Barcode correction
Sequencing errors and low-quality bases can result in one cell barcode being represented as distinct barcodes in the data, with:
- Ambiguous nucleotides.
- Incorrectly sequenced nucleotides, e.g. an 'A' in the barcode that was sequenced as a 'C'.
Such errors can be corrected in each barcode component independently using the options in the Barcode correction dialog:
- No correction. Do not correct the barcodes.
- Use sample. Correct barcodes to other barcodes found in the sample.
A barcode 'A' is corrected to a barcode 'B' without ambiguous nucleotides if they differ at positions where 'A' either has:
- A non-ambiguous nucleotide. Only one difference is allowed. 'B' must have at least 4 times as many UMIs/reads as 'A'.
- Ambiguous nucleotides.
- Use whitelist. Correct barcodes not on the whitelist to other barcodes found in the sample and on the whitelist.

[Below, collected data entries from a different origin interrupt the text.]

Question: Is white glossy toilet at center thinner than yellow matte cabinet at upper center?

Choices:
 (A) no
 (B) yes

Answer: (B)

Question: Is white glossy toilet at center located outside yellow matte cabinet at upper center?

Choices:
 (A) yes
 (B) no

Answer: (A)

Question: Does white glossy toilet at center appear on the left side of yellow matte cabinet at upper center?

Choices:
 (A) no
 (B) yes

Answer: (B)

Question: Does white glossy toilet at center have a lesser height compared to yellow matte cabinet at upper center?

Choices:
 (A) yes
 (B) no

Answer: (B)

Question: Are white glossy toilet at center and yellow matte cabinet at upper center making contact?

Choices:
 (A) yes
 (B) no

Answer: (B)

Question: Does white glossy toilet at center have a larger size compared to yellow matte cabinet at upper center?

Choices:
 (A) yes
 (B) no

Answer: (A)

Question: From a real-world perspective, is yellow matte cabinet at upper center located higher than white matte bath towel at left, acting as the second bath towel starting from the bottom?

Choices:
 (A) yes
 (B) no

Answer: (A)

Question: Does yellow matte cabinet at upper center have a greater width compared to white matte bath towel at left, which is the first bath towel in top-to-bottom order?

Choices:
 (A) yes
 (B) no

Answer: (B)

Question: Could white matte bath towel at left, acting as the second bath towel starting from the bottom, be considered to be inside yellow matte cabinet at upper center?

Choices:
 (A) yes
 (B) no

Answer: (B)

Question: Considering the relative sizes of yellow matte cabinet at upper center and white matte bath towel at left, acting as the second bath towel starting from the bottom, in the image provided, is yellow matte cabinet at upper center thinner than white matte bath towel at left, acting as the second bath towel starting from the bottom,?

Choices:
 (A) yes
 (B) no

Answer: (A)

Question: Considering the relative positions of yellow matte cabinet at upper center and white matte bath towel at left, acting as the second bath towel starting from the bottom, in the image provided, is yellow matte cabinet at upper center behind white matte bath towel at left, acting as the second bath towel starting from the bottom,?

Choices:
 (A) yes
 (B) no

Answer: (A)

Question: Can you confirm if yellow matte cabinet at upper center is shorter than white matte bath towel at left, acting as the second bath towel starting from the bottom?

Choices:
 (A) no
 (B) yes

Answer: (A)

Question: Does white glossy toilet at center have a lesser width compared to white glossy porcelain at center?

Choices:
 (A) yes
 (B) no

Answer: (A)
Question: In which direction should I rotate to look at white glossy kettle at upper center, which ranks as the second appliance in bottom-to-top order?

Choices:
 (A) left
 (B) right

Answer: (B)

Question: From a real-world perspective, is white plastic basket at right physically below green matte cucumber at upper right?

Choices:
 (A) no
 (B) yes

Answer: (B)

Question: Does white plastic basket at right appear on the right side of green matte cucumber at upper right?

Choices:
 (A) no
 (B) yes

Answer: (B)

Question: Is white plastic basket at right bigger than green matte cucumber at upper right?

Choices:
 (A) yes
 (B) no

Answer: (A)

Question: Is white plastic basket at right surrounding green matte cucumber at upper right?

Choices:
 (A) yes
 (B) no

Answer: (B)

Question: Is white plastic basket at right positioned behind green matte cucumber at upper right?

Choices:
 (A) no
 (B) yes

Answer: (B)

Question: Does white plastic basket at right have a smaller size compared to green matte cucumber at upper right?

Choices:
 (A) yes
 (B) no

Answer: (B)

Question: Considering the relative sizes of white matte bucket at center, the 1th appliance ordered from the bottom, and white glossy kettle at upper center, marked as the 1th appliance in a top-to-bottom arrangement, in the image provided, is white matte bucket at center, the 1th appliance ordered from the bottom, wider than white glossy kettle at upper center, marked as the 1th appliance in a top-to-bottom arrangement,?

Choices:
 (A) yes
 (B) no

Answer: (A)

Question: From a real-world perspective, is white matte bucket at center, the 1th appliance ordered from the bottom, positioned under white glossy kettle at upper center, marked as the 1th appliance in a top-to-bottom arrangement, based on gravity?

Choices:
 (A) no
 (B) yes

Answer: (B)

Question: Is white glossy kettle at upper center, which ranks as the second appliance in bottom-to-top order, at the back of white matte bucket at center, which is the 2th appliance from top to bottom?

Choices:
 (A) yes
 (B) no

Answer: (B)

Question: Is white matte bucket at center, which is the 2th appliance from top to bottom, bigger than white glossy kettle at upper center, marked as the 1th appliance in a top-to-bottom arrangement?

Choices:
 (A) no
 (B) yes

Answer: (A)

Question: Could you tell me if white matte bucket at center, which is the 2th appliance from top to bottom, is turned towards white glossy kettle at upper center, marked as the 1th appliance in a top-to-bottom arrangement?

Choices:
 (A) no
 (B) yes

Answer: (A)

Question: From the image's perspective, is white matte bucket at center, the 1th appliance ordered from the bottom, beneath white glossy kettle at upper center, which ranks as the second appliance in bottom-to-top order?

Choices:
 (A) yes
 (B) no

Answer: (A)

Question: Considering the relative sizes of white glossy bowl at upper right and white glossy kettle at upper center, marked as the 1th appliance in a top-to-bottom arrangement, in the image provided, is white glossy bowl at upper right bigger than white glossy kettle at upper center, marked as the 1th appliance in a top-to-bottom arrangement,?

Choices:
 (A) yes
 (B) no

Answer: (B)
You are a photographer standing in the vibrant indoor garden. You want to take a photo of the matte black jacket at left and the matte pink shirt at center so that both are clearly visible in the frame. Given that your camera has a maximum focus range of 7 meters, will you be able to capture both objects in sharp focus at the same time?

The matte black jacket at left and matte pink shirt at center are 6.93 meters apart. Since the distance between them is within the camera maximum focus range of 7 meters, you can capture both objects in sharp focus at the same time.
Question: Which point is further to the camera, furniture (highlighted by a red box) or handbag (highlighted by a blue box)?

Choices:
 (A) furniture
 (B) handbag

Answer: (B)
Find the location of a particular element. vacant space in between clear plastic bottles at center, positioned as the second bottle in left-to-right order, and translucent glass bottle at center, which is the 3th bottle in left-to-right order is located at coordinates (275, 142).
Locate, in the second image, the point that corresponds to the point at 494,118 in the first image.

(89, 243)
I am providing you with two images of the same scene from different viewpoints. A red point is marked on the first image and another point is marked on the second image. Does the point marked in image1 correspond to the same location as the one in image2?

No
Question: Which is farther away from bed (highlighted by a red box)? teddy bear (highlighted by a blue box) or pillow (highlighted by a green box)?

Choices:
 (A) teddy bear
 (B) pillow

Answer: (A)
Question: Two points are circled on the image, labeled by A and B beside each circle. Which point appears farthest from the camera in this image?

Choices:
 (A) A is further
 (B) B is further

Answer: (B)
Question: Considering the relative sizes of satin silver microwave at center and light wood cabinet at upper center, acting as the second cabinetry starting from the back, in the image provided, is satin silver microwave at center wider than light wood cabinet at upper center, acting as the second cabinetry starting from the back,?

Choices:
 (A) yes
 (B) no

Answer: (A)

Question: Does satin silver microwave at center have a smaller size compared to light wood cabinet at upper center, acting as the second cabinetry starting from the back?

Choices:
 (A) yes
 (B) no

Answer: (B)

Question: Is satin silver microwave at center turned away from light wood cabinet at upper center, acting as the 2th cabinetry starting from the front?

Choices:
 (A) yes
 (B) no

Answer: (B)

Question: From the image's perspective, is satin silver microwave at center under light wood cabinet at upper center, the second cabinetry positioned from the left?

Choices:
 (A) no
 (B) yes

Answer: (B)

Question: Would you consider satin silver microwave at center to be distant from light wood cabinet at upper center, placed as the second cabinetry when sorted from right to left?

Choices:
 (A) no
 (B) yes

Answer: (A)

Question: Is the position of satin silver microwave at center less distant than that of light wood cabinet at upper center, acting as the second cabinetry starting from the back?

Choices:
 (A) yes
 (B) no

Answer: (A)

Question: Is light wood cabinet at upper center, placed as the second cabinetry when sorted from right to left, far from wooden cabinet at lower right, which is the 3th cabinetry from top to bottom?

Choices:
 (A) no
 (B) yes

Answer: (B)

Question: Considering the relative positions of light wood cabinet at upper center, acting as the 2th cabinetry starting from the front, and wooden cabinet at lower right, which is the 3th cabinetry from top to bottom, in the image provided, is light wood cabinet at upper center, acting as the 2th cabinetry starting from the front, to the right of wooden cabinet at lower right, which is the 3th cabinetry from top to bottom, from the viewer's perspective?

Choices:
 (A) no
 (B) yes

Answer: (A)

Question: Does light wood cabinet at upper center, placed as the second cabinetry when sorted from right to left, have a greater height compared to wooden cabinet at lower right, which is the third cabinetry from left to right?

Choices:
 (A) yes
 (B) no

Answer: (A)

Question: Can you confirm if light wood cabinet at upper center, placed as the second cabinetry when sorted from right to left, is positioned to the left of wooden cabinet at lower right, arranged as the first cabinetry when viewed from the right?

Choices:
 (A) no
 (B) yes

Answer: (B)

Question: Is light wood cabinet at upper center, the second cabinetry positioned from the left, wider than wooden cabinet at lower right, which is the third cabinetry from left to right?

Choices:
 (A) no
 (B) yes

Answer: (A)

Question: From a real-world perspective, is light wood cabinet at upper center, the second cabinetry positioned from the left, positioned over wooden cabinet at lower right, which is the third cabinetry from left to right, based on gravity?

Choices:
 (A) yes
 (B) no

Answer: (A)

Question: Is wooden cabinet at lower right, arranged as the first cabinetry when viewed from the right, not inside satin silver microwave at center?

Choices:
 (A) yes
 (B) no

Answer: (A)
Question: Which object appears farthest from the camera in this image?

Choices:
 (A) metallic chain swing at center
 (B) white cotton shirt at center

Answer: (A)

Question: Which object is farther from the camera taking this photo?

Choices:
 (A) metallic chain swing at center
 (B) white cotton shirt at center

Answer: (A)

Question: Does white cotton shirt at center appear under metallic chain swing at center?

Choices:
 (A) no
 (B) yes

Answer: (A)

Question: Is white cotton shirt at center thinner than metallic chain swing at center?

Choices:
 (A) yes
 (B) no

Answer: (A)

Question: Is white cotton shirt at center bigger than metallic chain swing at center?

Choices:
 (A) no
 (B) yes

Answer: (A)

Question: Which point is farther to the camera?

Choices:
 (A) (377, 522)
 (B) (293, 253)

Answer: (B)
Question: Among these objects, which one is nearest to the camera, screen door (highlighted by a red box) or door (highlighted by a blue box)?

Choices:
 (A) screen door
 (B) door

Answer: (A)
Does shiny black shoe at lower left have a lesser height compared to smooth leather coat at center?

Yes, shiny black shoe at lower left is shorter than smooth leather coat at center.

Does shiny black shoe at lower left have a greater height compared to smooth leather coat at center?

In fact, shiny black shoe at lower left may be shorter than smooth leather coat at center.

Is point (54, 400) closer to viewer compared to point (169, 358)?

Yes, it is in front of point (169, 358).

A barcode 'A' is corrected to a barcode 'B' if they differ at positions where 'A' either has:
- A non-ambiguous nucleotide. Only one difference is allowed.
- Ambiguous nucleotides.
The whitelist file must contain one cell barcode per line, arranged alphabetically.
If one barcode can be corrected to several barcodes, the one with the highest number of UMIs/reads is used.
Several of the predefined read structures under Library preparation have inbuilt whitelists. For these, barcode correction is enforced.